**Exercise description:** Go through the listing below from its first line and repeat each line exactly, ending at the line containing "немаркированных пчел на" and including it.

+--

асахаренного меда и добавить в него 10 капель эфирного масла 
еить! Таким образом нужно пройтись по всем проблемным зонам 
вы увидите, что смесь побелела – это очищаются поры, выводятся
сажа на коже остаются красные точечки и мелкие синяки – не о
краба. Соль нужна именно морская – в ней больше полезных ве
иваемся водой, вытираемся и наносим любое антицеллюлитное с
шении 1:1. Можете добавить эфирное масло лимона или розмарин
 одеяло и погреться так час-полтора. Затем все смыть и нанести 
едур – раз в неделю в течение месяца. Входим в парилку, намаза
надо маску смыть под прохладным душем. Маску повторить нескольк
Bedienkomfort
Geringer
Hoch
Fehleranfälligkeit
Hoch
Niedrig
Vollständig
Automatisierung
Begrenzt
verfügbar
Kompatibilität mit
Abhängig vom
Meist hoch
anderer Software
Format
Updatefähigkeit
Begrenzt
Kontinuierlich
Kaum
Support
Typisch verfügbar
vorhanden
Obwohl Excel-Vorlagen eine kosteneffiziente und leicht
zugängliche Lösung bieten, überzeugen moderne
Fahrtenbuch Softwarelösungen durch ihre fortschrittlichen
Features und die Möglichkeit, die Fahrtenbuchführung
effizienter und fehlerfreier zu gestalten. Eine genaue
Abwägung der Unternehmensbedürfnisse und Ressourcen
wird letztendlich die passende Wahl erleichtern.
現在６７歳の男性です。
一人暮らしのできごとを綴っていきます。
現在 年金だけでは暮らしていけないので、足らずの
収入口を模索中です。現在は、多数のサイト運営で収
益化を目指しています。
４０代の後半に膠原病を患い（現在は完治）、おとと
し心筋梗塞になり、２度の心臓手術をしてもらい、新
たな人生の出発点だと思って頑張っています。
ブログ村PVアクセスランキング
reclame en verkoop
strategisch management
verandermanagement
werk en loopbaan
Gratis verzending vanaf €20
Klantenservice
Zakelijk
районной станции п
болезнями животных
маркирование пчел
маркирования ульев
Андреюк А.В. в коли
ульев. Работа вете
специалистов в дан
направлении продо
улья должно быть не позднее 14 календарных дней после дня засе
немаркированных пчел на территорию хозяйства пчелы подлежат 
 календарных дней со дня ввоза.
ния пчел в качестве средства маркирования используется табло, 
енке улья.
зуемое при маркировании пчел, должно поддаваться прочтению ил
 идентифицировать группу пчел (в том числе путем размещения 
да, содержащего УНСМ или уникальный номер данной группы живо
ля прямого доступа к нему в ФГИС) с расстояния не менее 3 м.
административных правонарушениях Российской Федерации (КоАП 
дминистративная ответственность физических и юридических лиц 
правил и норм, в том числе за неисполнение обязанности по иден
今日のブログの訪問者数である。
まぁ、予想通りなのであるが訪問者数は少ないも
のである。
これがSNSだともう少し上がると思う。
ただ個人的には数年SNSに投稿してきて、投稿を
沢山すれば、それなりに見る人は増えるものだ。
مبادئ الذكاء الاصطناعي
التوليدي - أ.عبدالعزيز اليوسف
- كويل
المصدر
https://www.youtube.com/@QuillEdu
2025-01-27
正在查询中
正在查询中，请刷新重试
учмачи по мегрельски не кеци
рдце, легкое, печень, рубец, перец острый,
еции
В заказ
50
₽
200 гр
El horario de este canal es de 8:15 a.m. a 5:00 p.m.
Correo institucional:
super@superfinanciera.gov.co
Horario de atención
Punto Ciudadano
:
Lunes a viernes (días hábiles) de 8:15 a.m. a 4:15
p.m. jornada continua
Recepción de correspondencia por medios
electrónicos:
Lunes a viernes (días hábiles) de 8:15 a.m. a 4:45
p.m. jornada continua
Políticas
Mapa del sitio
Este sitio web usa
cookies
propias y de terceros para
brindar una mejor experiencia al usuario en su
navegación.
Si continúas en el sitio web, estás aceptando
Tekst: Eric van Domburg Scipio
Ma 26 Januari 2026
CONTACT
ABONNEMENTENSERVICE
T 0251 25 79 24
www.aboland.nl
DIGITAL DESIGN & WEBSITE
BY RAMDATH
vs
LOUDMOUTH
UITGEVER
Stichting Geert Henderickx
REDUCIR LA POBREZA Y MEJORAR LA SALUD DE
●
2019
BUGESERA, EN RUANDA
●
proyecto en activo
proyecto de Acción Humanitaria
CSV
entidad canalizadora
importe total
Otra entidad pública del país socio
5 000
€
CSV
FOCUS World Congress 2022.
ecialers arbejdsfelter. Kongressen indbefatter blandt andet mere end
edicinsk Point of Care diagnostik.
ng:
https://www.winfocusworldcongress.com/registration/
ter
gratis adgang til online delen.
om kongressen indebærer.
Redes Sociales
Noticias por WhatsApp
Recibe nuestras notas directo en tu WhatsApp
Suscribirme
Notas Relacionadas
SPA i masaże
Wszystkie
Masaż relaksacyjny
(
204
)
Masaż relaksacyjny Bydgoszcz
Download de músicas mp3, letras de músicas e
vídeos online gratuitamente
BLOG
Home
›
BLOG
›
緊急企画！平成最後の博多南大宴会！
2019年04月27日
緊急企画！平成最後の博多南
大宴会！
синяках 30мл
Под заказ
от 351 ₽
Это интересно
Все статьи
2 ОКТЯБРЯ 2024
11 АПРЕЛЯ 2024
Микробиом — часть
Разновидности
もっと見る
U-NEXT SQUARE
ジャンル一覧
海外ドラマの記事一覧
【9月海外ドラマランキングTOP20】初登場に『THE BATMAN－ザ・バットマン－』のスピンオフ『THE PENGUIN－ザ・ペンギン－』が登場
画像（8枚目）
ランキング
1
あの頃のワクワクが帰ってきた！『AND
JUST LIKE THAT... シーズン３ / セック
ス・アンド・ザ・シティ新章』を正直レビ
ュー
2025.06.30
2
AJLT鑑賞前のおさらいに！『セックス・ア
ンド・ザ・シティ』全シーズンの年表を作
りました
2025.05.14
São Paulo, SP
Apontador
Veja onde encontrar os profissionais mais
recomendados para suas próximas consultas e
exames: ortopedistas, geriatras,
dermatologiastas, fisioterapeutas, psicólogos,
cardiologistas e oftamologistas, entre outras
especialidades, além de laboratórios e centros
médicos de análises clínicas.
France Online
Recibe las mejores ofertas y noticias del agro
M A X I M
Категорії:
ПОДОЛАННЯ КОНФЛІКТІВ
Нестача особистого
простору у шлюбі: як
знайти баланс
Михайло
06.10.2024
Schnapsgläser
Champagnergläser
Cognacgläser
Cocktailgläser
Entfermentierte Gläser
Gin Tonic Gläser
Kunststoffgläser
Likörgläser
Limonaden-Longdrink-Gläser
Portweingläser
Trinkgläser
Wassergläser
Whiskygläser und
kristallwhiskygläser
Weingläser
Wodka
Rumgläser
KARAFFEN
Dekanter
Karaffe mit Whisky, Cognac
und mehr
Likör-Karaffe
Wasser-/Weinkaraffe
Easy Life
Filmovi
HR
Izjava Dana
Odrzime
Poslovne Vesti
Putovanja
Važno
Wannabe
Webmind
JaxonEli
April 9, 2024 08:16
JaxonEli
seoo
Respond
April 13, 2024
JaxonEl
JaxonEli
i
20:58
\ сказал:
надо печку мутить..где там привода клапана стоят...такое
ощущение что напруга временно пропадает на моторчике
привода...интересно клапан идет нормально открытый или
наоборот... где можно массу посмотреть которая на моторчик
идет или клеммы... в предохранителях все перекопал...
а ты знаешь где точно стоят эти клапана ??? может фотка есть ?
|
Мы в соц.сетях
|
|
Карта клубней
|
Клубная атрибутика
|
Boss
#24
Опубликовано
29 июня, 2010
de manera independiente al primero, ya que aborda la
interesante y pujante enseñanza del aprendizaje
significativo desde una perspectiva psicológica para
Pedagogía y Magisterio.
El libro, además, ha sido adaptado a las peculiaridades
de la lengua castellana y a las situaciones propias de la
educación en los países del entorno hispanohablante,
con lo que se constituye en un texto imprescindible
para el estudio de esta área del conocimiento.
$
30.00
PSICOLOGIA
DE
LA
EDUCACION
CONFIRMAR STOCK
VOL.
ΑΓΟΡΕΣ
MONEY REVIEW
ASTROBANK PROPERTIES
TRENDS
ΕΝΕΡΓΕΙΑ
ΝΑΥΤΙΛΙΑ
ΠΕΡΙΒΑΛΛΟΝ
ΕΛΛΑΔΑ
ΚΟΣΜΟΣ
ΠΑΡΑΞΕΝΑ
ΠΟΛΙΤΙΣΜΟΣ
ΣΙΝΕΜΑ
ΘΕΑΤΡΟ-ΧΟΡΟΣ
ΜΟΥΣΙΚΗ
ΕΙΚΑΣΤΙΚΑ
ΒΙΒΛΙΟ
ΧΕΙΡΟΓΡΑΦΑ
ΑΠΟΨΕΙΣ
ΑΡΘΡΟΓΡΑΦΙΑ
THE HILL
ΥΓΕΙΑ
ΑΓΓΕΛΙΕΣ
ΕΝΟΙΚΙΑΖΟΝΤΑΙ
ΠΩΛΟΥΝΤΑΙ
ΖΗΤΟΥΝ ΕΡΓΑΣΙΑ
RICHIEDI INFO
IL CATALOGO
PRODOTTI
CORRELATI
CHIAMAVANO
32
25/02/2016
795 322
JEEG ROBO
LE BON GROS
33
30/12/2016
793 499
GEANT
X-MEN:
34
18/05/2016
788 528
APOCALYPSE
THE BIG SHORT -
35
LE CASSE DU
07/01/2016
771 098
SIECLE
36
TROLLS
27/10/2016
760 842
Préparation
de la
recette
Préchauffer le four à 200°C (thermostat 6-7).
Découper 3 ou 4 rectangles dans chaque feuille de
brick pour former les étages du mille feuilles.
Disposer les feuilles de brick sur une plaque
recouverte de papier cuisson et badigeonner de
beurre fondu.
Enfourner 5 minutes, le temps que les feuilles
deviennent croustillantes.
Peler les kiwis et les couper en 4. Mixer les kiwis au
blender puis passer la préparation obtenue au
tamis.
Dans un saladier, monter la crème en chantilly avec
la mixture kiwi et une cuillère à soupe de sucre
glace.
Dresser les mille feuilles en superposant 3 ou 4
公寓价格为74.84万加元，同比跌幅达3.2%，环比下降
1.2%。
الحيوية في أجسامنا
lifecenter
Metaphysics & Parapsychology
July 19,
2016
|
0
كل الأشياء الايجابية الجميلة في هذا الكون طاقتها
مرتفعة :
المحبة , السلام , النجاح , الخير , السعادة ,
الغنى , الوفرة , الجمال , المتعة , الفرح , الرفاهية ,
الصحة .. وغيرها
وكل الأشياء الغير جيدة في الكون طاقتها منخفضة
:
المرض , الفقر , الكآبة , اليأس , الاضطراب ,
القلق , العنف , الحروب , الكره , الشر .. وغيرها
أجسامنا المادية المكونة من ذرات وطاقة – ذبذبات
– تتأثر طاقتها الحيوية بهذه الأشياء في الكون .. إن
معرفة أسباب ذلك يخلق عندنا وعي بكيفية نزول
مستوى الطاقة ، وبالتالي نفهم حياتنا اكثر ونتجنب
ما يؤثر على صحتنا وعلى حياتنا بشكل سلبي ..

+--

**Final answer:**
асахаренного меда и добавить в него 10 капель эфирного масла 
еить! Таким образом нужно пройтись по всем проблемным зонам 
вы увидите, что смесь побелела – это очищаются поры, выводятся
сажа на коже остаются красные точечки и мелкие синяки – не о
краба. Соль нужна именно морская – в ней больше полезных ве
иваемся водой, вытираемся и наносим любое антицеллюлитное с
шении 1:1. Можете добавить эфирное масло лимона или розмарин
 одеяло и погреться так час-полтора. Затем все смыть и нанести 
едур – раз в неделю в течение месяца. Входим в парилку, намаза
надо маску смыть под прохладным душем. Маску повторить нескольк
Bedienkomfort
Geringer
Hoch
Fehleranfälligkeit
Hoch
Niedrig
Vollständig
Automatisierung
Begrenzt
verfügbar
Kompatibilität mit
Abhängig vom
Meist hoch
anderer Software
Format
Updatefähigkeit
Begrenzt
Kontinuierlich
Kaum
Support
Typisch verfügbar
vorhanden
Obwohl Excel-Vorlagen eine kosteneffiziente und leicht
zugängliche Lösung bieten, überzeugen moderne
Fahrtenbuch Softwarelösungen durch ihre fortschrittlichen
Features und die Möglichkeit, die Fahrtenbuchführung
effizienter und fehlerfreier zu gestalten. Eine genaue
Abwägung der Unternehmensbedürfnisse und Ressourcen
wird letztendlich die passende Wahl erleichtern.
現在６７歳の男性です。
一人暮らしのできごとを綴っていきます。
現在 年金だけでは暮らしていけないので、足らずの
収入口を模索中です。現在は、多数のサイト運営で収
益化を目指しています。
４０代の後半に膠原病を患い（現在は完治）、おとと
し心筋梗塞になり、２度の心臓手術をしてもらい、新
たな人生の出発点だと思って頑張っています。
ブログ村PVアクセスランキング
reclame en verkoop
strategisch management
verandermanagement
werk en loopbaan
Gratis verzending vanaf €20
Klantenservice
Zakelijk
районной станции п
болезнями животных
маркирование пчел
маркирования ульев
Андреюк А.В. в коли
ульев. Работа вете
специалистов в дан
направлении продо
улья должно быть не позднее 14 календарных дней после дня засе
немаркированных пчел на территорию хозяйства пчелы подлежат 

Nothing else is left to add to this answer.